The budget shortfall could also affect cost-saving technologies.
Medication management company, Camascope, provides a platform that helps to administer over 12 million doses of medication monthly to over 60,000 care homes residents in the UK, enabling many care providers to move away from paper-based medication, reducing round times by over 25 per cent.
Kehan Zhou, CEO of Camascope commented: “The adult social care sector is a vital cornerstone of our health and care system, employing 1.2 million individuals nationwide.
“However, care providers across the UK are currently facing a perfect storm of significant cost pressures.

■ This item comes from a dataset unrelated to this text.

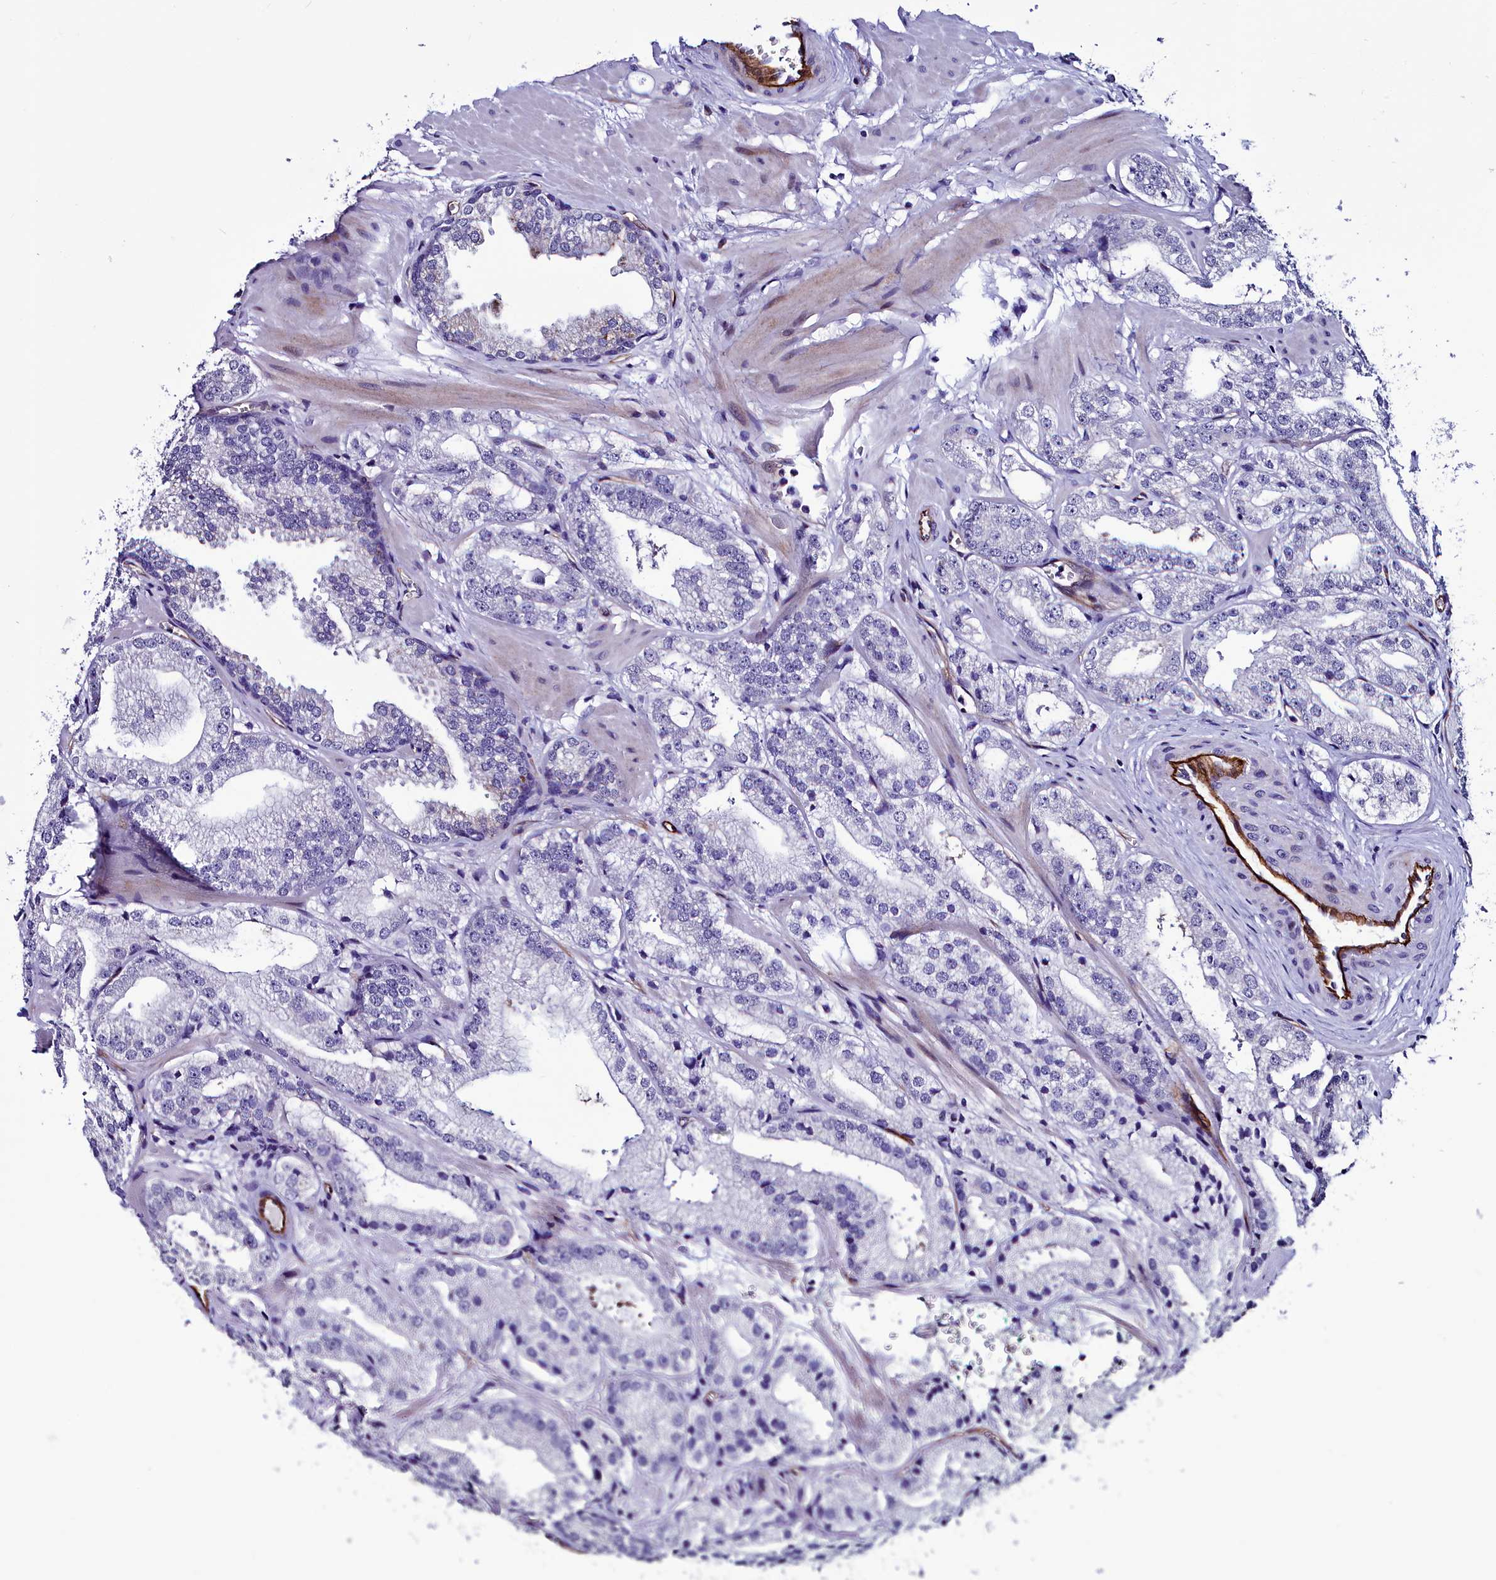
{"staining": {"intensity": "negative", "quantity": "none", "location": "none"}, "tissue": "prostate cancer", "cell_type": "Tumor cells", "image_type": "cancer", "snomed": [{"axis": "morphology", "description": "Adenocarcinoma, Low grade"}, {"axis": "topography", "description": "Prostate"}], "caption": "Tumor cells show no significant protein positivity in adenocarcinoma (low-grade) (prostate).", "gene": "CYP4F11", "patient": {"sex": "male", "age": 60}}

A rise in the Living Wage, National Insurance Contributions changes, and a funding shortfall are threatening the delivery of high quality care and ultimately contributing to an existential threat to the sector.
“Costs pressures mean providers will be left with little option but to pause digitisation programmes which require workforce upskilling and investment.
“Outdated paper-based medication administration costs the NHS up to £1.5bn and is responsible for up to 12,000 deaths annually. Leveraging technology to enhance the quality of services can help mitigate this, generating much needed efficiencies and saving countless lives every year.
“We urge the government to take bold steps to restore the health of the adult social care sector and help drive the modernisation of the system which will help protect lives.”
Providers Unite will be gathering outside Westminster on Tuesday, 25 February, 2025 for the Providers Unite Day of Action where thousands will join together to rally for social care reform.